After 20 years, the results are regrettable, Venezuela is collapsing, the economic crisis is the worst in Latin American history; and, if things continue in the same direction, it will become the worst in the world, few countries regress, devolve at the speed that Venezuela has done.

In social matters, health or education, the country is in a condition of humanitarian assistance and has become the second global migration crisis above countries that are at war.

Twenty years later elections are held that nobody cares about, today the Venezuelans elect the municipal councilors, the most reliable expression of democracy, the elected officials closest to the citizen, those who solve the problems of everyday life, the responsible for handling the demands of the communities in their neighborhoods, on their streets, in the places where they live, those that represent the interests of citizens.

But elections no longer matter.
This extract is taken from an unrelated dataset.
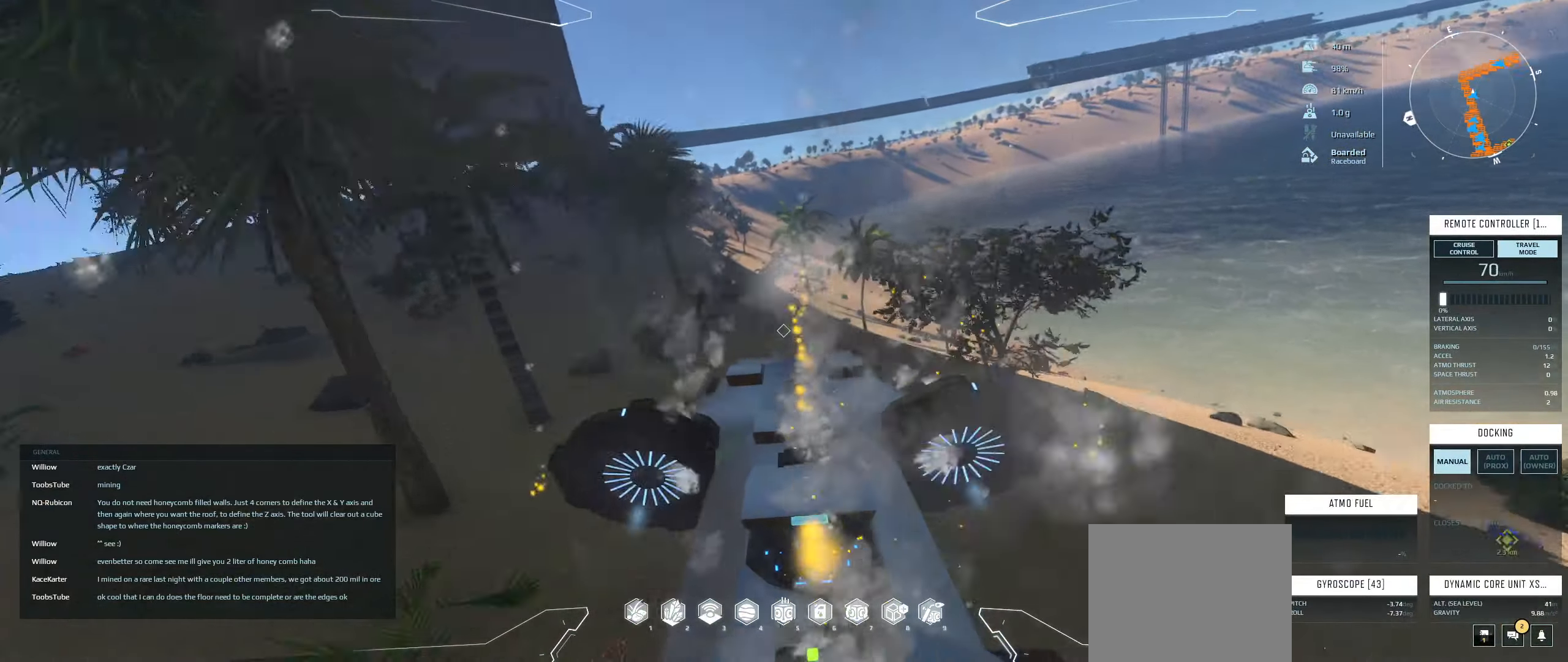
{"keys": [], "events": [[50, "a", "up"], [50, "s", "up"], [117, "a", "down"], [167, "a", "up"], [383, "a", "down"], [467, "a", "up"]]}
In the last three years, the government of Nicolás Maduro emptied the electoral act of content; what is the use of choosing if the government ignores the result, creates parallel institutions that assume functions and budgets to ignore the popular will, constrain or supplant the elected by the people.

Until the election of the federation of university councils was unknown, as it happened in the University of Carabobo this year.
With the chavista Constituent National Assembly in the background, a suprapoder that decides everything, the Venezuelan people do not know what to do: go to the polls, make the "tail" or row, show the "Carnet de la Patria" to have access to the little that the government sells him, try to invalidate the vote, or even vote for a councilor who represents him, so tomorrow they do not know the result, disable the official, threaten him or simply close the municipal council, as they did with the Metropolitan Council of Caracas.

The paradox is that those who have been watching for 20 years how democracy is dismantled are the ones that in Latin America most support this system of government. According to the Latino barometer survey, Venezuelans support it with 75%, while Colombians only reach 54%, Chile 58% or Brazil 34%. In 1999, only 57% of Venezuelans supported democracy, and today when elections no longer matter, when their results are unknown, there are still citizens who go out to vote for their representatives.